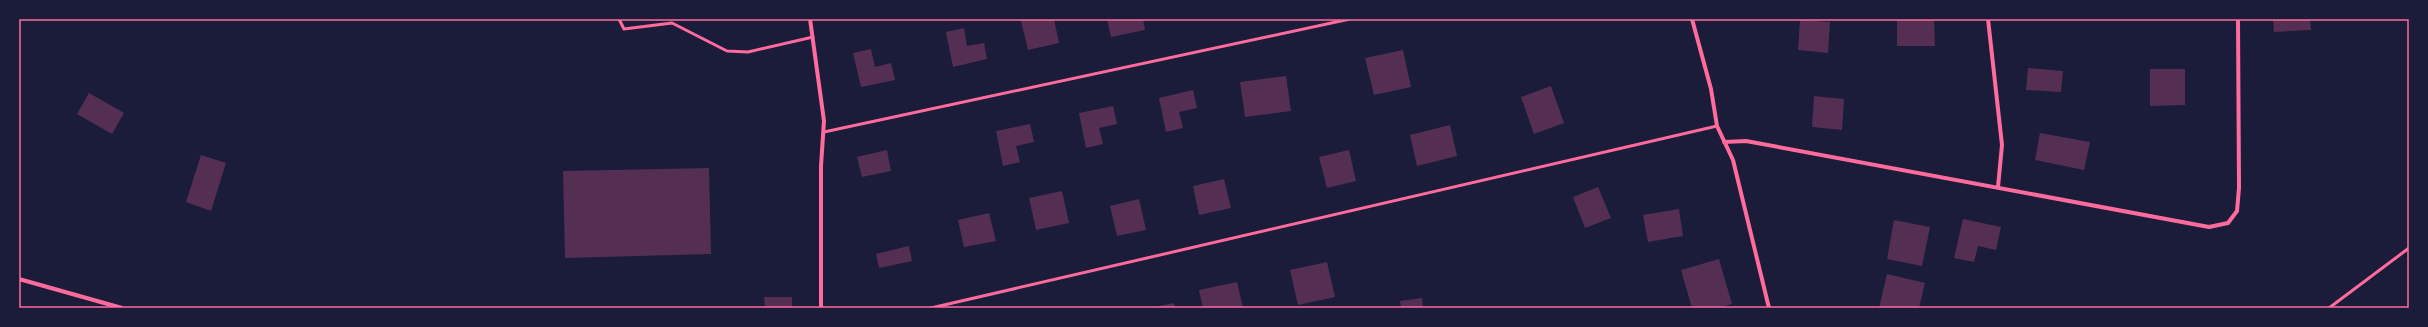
<svg xmlns="http://www.w3.org/2000/svg" width="2428" height="327" viewBox="0 0 2428 327" font-family="'Fira Sans Condensed',sans-serif">
<style>
.building{fill:#542f53}
.lines{fill:none;stroke-linecap:round;stroke-linejoin:round}
.service{stroke:#ff6b9d;stroke-width:3}
.minor{stroke:#ff6b9d;stroke-width:4}
.neatline{fill:none;stroke:#ff6b9d;stroke-width:1.5}
</style>
<rect width="100%" height="100%" fill="#1b1b3a"/>
<!-- building -->
<g class="building">
<polygon points="1029,19 1054,19 1059,43 1028,50 1021,21"/>
<polygon points="1107,19 1143,19 1145,30 1111,37"/>
<polygon points="1897,19 1934,19 1935,46 1897,46"/>
<polygon points="2273,19 2310,19 2311,30 2274,32"/>
<polygon points="1800,20 1830,22 1828,53 1798,50"/>
<polygon points="964,28 967,46 984,43 987,59 953,67 946,32"/>
<polygon points="871,49 875,67 891,63 895,80 861,87 853,53"/>
<polygon points="1403,50 1411,87 1374,95 1365,58"/>
<polygon points="2028,68 2063,71 2061,92 2026,90"/>
<polygon points="2150,69 2185,69 2185,105 2150,106"/>
<polygon points="1286,76 1291,111 1245,117 1240,82"/>
<polygon points="1551,86 1564,123 1534,134 1521,97"/>
<polygon points="1193,90 1197,108 1179,112 1183,128 1166,132 1159,98"/>
<polygon points="89,93 124,113 112,134 77,114"/>
<polygon points="1814,96 1844,99 1842,130 1812,127"/>
<polygon points="1113,106 1117,124 1099,128 1103,144 1086,148 1079,113"/>
<polygon points="1030,124 1034,142 1016,146 1020,162 1003,166 996,131"/>
<polygon points="1450,125 1457,156 1417,166 1410,135"/>
<polygon points="2040,133 2090,142 2084,170 2035,160"/>
<polygon points="887,150 891,171 862,177 857,157"/>
<polygon points="1349,150 1356,181 1327,188 1319,157"/>
<polygon points="201,155 226,163 211,211 186,202"/>
<polygon points="709,168 711,254 565,258 563,171"/>
<polygon points="1224,179 1231,208 1199,215 1193,186"/>
<polygon points="1598,187 1611,218 1585,228 1573,197"/>
<polygon points="1062,191 1069,223 1036,230 1029,198"/>
<polygon points="1139,199 1146,230 1117,236 1110,206"/>
<polygon points="1679,209 1683,236 1648,242 1643,215"/>
<polygon points="989,213 996,241 964,247 958,220"/>
<polygon points="1963,219 2001,227 1996,250 1978,246 1974,262 1954,258"/>
<polygon points="1894,220 1930,227 1922,266 1887,259"/>
<polygon points="909,246 912,261 879,268 876,254"/>
<polygon points="1719,259 1732,304 1717,308 1692,308 1681,270"/>
<polygon points="1327,262 1335,297 1298,305 1290,270"/>
<polygon points="1887,274 1925,283 1919,308 1879,308"/>
<polygon points="1237,282 1243,308 1203,308 1199,290"/>
<polygon points="764,297 792,297 792,308 765,308"/>
<polygon points="1422,298 1423,308 1401,308 1400,301"/>
<polygon points="1174,303 1175,308 1154,308 1154,307"/>
</g>
<g class="lines">
<!-- service -->
<g class="service">
<polyline points="619,19 624,29 672,23 727,51 748,52 813,37"/>
<polyline points="824,132 1350,19"/>
<polyline points="931,308 1717,126"/>
<polyline points="2329,308 2409,248"/>
</g>
<!-- minor -->
<g class="minor">
<polyline points="810,19 824,121 821,166 821,308"/>
<polyline points="1692,19 1711,89 1717,126 1733,160 1769,308"/>
<polyline points="1988,19 2002,145 1998,187"/>
<polyline points="1724,142 1746,141 2209,227 2228,223 2237,211 2239,188 2238,19"/>
<polyline points="19,279 122,308"/>
</g>
</g>
<!-- border -->
<rect width="2428" height="327" fill="none" stroke="#1b1b3a" stroke-width="40"/>
<rect x="20" y="20" width="2388" height="287" class="neatline"/>
</svg>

########

Work to complete -
Your reply should be the number of lines in the listing above that contain "fill", with nothing added.

Response to the exercise -
5